La devianza è una costruzione sociale che affonda sul terreno della realtà dove germoglia l’ordine simbolico che presiede ogni azione degli attori. Il marciapiede è il palcoscenico dell’azione quotidiana, dove gli attori per avere visibilità e riconoscimento devono agire secondo criteri rigidamente codificati. Si forma un intreccio di reti sociali criminali di varia natura, formali e informali, di tipo personale o familiare, di amicizia o di vicinato, nazionali e internazionali dando vita al crimosistema nel quale non c’è alcuna distinzione tra micro e macro criminalità.
Il crimine non dipende necessariamente da predisposizioni interiori intrinsecamente buone o cattive quanto dal livello e dal tipo di adesione sociale a determinati valori rispetto ad altri. Il capitale sociale criminale è sostenuto da due pilastri: la razionalità dei devianti e le opportunità criminali che le situazioni favoriscono. La devianza è quindi fondata su una lucida razionalità, l’attore criminale opera rispetto a previsioni di benefici nell’ambito di un contesto dal quale è influenzato. Le politiche della sicurezza, ammonisce l’autore, fanno l’errore di distinguere tra micro e macro, mentre dovrebbe essere compresa la stretta relazione tra il piccolo spacciatore e lo stimato commercialista che ricicla il denaro delle attività illegali.
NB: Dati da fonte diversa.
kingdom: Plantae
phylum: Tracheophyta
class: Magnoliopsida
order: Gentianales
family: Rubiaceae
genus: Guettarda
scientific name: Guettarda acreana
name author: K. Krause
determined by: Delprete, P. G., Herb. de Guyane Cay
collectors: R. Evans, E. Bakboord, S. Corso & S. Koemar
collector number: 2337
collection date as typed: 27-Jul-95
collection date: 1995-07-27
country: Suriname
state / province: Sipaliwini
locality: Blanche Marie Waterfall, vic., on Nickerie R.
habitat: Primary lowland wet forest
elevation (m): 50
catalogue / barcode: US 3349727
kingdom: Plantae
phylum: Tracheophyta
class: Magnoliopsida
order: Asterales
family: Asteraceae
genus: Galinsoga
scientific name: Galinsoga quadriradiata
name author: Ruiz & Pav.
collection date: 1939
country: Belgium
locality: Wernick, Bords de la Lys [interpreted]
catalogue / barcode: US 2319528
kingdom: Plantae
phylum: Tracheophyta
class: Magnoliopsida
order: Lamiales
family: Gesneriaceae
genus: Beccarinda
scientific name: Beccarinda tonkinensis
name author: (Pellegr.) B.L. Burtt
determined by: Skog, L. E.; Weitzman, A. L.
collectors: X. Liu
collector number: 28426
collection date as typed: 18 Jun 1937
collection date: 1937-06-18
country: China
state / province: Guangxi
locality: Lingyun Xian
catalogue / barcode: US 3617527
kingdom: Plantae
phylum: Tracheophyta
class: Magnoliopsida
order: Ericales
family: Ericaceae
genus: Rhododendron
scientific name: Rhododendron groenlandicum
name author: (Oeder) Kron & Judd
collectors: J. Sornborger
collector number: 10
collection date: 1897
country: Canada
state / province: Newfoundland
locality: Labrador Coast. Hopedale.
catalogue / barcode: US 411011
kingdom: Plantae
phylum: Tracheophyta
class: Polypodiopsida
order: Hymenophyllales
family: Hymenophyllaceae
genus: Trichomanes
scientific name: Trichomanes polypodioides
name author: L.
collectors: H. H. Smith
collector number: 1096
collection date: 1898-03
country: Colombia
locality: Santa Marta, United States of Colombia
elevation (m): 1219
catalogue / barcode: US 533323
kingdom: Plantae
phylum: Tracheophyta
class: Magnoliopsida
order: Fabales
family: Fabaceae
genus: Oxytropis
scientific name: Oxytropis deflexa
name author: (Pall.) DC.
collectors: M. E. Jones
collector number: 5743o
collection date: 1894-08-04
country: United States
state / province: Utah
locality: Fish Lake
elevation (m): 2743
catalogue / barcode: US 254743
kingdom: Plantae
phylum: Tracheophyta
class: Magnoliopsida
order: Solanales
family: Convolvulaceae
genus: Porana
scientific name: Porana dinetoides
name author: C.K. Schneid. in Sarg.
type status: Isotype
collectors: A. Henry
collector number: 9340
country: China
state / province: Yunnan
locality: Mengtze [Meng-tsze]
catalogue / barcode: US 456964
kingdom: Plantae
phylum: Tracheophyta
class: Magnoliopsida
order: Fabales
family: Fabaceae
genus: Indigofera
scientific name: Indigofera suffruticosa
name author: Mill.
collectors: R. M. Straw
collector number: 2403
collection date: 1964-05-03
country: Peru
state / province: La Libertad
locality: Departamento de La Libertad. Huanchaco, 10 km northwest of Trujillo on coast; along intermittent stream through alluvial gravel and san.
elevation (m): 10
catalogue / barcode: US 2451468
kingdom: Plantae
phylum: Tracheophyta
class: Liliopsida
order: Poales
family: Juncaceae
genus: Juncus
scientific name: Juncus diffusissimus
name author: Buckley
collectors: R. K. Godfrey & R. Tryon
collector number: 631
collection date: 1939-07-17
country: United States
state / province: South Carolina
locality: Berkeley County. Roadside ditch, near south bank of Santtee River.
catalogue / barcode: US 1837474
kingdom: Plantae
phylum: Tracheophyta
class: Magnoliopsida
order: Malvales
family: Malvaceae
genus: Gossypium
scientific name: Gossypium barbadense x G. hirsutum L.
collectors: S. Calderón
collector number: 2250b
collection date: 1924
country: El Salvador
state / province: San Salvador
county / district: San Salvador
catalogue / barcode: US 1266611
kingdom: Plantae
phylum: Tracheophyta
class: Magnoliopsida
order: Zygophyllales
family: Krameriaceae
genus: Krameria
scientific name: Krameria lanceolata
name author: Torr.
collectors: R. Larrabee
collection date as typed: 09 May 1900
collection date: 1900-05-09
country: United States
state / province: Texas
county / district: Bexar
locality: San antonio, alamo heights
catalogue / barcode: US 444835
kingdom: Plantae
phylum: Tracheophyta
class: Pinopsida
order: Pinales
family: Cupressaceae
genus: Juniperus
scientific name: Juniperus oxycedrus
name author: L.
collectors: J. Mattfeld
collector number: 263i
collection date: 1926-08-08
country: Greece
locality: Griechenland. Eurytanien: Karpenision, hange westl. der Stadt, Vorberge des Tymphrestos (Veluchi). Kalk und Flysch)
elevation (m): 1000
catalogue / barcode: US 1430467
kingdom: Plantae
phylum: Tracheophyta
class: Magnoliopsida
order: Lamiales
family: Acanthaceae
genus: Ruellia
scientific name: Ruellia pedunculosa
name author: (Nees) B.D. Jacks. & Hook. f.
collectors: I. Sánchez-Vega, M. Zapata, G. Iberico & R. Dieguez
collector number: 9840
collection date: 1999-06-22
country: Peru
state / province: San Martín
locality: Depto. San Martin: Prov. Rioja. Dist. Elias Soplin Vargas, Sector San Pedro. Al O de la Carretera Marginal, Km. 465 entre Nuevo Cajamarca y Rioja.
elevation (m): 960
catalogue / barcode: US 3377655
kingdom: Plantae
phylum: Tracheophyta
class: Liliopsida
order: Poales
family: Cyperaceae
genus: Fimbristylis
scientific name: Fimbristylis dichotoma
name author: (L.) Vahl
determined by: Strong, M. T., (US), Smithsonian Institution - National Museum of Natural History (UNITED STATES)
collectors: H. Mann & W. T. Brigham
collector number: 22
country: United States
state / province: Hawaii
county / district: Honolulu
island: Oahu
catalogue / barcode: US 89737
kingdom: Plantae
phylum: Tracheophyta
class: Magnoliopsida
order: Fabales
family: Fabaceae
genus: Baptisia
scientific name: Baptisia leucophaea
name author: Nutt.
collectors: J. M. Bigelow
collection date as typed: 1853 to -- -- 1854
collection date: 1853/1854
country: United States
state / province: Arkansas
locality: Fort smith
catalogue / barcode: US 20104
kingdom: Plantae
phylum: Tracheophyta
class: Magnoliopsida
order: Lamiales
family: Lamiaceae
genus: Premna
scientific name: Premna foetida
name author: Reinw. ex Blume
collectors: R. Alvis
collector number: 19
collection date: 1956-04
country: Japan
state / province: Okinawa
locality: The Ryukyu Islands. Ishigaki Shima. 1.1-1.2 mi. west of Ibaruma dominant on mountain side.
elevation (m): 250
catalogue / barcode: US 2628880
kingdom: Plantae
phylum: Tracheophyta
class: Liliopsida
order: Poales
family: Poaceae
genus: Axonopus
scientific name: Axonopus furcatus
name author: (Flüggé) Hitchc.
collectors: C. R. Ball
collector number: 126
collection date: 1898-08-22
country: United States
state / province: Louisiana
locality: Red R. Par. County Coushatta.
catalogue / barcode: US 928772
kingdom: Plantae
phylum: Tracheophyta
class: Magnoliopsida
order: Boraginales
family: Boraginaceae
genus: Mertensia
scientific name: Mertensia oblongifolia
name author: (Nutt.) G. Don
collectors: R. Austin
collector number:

Zigmunt Baumann sostiene che si sta consumando il passaggio da un modello di comunità inclusiva, basato sullo Stato sociale ad uno Stato giudiziario, penale, basato sul controllo della criminalità, ovvero uno Stato che esclude. Sabatino conclude con una riflessione sulla realtà urbana nella quale il quartiere costituisce la dimensione molecolare della società. E’ qui che, per alcune classi sociali ,si configurano i sistemi di adesione sociale, i comportamenti ammessi e le scelte di vita. Sul quartiere ci si dovrebbe concentrare per far emergere le positive forze endogene che possono configurare un nuovo quartiere, una sorta di “quartiere impresa”, secondo Sabatino, in grado di sviluppare le risorse economiche ed umane che consentano una più equa redistribuzione della ricchezza. Il tema è complesso, di grande rilevanza urbanistica in una fase congiunturale affidata alla rigenerazione urbana che necessita di progetti integrati e partecipati in grado di dare risposta all’insieme dei problemi delle periferie urbane.
E’ comunque confortante che la Benemerita Arma dei Carabinieri consenta al maresciallo Sabatino di realizzare la sua ricerca, al di fuori dei canoni formali, con il coraggioso innesto di testimonianze di criminali, intimamente pentiti, come quella di Musumeci. E che altri ufficiali in altre sedi abbiano dimostrato una conoscenza delle più avanzate teorie sociali per operare con la consapevolezza che la prevenzione riduce di molto il ricorso alla repressione.